▶ Assigned task
Count how many lines below contain the word "correct", then give that number alone.

▶ Input for this task
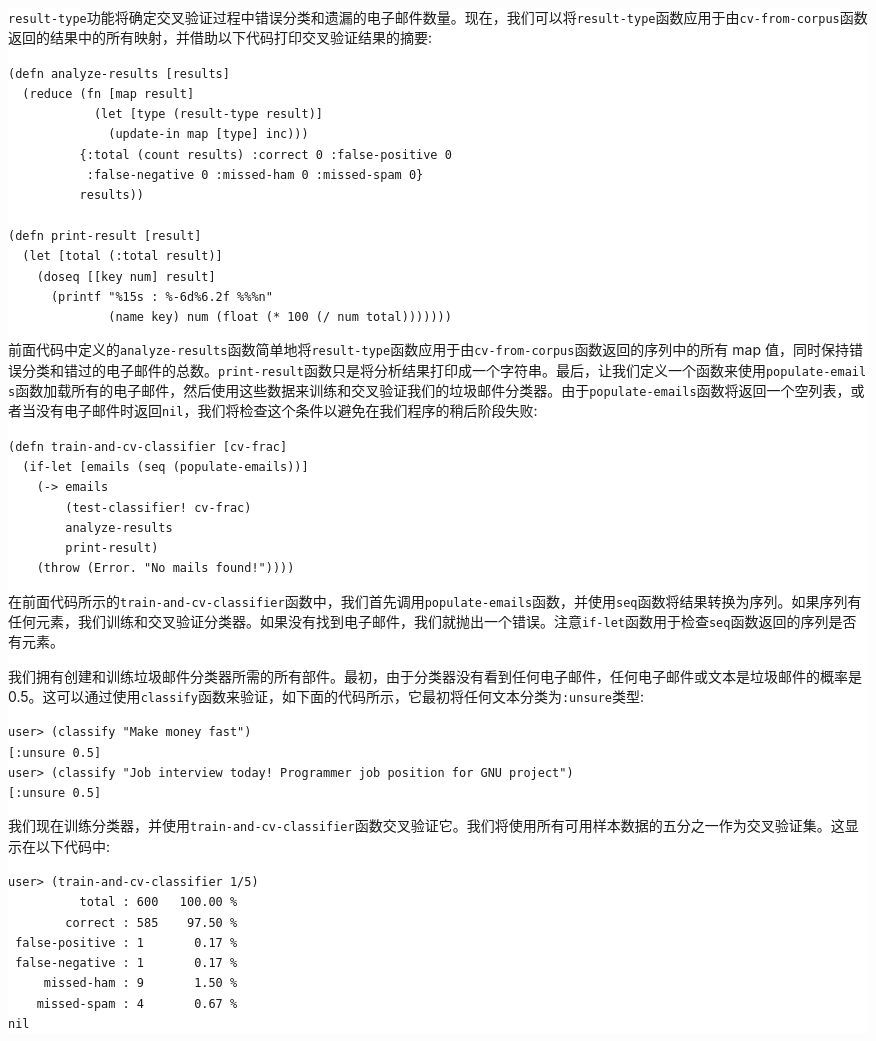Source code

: `result-type`功能将确定交叉验证过程中错误分类和遗漏的电子邮件数量。现在，我们可以将`result-type`函数应用于由`cv-from-corpus`函数返回的结果中的所有映射，并借助以下代码打印交叉验证结果的摘要:

```
(defn analyze-results [results]
  (reduce (fn [map result]
            (let [type (result-type result)]
              (update-in map [type] inc)))
          {:total (count results) :correct 0 :false-positive 0
           :false-negative 0 :missed-ham 0 :missed-spam 0}
          results))

(defn print-result [result]
  (let [total (:total result)]
    (doseq [[key num] result]
      (printf "%15s : %-6d%6.2f %%%n"
              (name key) num (float (* 100 (/ num total)))))))
```

前面代码中定义的`analyze-results`函数简单地将`result-type`函数应用于由`cv-from-corpus`函数返回的序列中的所有 map 值，同时保持错误分类和错过的电子邮件的总数。`print-result`函数只是将分析结果打印成一个字符串。最后，让我们定义一个函数来使用`populate-emails`函数加载所有的电子邮件，然后使用这些数据来训练和交叉验证我们的垃圾邮件分类器。由于`populate-emails`函数将返回一个空列表，或者当没有电子邮件时返回`nil`，我们将检查这个条件以避免在我们程序的稍后阶段失败:

```
(defn train-and-cv-classifier [cv-frac]
  (if-let [emails (seq (populate-emails))]
    (-> emails
        (test-classifier! cv-frac)
        analyze-results
        print-result)
    (throw (Error. "No mails found!"))))
```

在前面代码所示的`train-and-cv-classifier`函数中，我们首先调用`populate-emails`函数，并使用`seq`函数将结果转换为序列。如果序列有任何元素，我们训练和交叉验证分类器。如果没有找到电子邮件，我们就抛出一个错误。注意`if-let`函数用于检查`seq`函数返回的序列是否有元素。

我们拥有创建和训练垃圾邮件分类器所需的所有部件。最初，由于分类器没有看到任何电子邮件，任何电子邮件或文本是垃圾邮件的概率是 0.5。这可以通过使用`classify`函数来验证，如下面的代码所示，它最初将任何文本分类为`:unsure`类型:

```
user> (classify "Make money fast")
[:unsure 0.5]
user> (classify "Job interview today! Programmer job position for GNU project")
[:unsure 0.5]
```

我们现在训练分类器，并使用`train-and-cv-classifier`函数交叉验证它。我们将使用所有可用样本数据的五分之一作为交叉验证集。这显示在以下代码中:

```
user> (train-and-cv-classifier 1/5)
          total : 600   100.00 %
        correct : 585    97.50 %
 false-positive : 1       0.17 %
 false-negative : 1       0.17 %
     missed-ham : 9       1.50 %
    missed-spam : 4       0.67 %
nil
```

▶ Result of this exercise
2